Here's my thoughts broken up with some screenshots to prove I'm not making any of this up.
"Whenever he felt these collisions of incubus and succubus, he punched his way out of the proletariat with the purposeful inputting of covert codes, thereby drawing distraction through Scottsdale deployments, dodging the ambush of innocents astray, evading the viscount vogue of Viagratic assaults on virtual vaginas, or worse, falling passively into prosaic pastimes. Instead, he would quake the elderly in all corners. POP goes the weasel! Bob’s mallet would speak. He knew his destiny’s turn."
Its like a parody or rip off of the style of the beat generation, particularly Ginsberg and Borroughs, only with no authentic creativity or anything interesting to say.
"Bob finishes his grilled cheese sandwich, last French fry, and final gulp of Pepsi with the bulk of its remaining crushed ice. As he places Pepsi drained genuine Georgia-green Coca-Cola tumbler on counter, the old man takes hold of Bob’s paw with purchase."
Did you get that?

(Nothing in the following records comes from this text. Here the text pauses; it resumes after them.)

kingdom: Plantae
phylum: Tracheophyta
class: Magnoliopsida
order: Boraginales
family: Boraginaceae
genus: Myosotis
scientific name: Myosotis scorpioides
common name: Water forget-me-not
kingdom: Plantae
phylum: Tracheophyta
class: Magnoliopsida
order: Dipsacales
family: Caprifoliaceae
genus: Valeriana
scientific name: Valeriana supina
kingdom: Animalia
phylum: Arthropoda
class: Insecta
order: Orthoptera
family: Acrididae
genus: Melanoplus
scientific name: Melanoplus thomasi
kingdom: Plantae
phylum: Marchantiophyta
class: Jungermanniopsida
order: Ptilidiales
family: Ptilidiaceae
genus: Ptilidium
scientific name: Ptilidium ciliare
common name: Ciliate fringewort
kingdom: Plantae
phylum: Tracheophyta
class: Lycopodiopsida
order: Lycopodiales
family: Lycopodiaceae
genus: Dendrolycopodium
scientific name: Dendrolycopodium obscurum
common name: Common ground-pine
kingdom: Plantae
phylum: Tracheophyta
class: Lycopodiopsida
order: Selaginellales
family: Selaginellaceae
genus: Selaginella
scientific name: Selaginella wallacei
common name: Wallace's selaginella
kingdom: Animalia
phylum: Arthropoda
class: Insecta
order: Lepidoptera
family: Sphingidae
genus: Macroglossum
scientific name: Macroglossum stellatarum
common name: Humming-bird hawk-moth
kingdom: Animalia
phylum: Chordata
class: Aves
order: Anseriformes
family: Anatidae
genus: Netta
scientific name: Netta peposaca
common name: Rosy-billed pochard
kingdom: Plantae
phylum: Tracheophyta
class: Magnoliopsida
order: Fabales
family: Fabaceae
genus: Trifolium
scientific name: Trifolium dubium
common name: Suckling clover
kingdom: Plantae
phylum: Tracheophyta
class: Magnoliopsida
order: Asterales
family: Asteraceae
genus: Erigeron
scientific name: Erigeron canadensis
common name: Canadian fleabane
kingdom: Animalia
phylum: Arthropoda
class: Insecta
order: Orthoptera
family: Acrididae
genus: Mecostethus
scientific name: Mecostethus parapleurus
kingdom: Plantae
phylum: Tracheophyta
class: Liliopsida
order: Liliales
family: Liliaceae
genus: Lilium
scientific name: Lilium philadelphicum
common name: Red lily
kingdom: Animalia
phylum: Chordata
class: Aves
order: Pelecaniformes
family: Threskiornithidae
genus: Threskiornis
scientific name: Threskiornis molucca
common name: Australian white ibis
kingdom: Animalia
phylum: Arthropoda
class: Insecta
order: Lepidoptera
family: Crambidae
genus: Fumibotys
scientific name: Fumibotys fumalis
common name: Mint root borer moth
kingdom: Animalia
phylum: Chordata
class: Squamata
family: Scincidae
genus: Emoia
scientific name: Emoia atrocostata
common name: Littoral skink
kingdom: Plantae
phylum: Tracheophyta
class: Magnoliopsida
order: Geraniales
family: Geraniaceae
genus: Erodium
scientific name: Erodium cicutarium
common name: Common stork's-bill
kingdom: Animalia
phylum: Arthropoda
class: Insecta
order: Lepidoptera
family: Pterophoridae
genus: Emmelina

Pepsi in a Coca-Cola glass.
At times when Penn isn't too busy stuffing his sentences with pointless alliteration, the story lurches into satire. But the satire is incredibly weak, the Iraq war is barely commented on as being a pay day for corporations, instead Penn is more interested in talking about a band of Papua Guinean cannibal mercenaries, who are a recurring group in the story.
Speaking of cannibals, the story is stuffed with ugliness, there's a Jewish character who speaks in an incredibly strange way with the footnotes helpfully explaining that his dialogue is a form of "Jew talk". And it has incredibly disgusting descriptions of women, and worryingly given Penn's history of domestic abuse graphic fantasies of murdering many of these women.
" You are not simply a president in need of impeachment, you are a man in need of an intervention. We are not simply a people in need of an intervention, we are a nation in need of an assassin. I am God’s squared-away man. I am Bob Honey. That’s who I am. Sir, I challenge you to a duel. Tweet me, bitch. I dare you."
At the end of the book Penn drops most of the twee obtuse stream of consciousness quirkiness to turn Bob into an explicit stand in for Penn's own views. He does this by having his character write out a letter, on a type writer of course. He follows this up with an inner monologue ranting at Conservative strawmen in which his suddenly pro Clinton avatar thinks of all the slurs for ethnic and sexual minorities he can find.
It then ends with a self indulgent recap poem that doesn't really re-cap much of the book, but does take swipes at other targets including the Metoo campaign against sexual harassment, which doesn't do him any favours.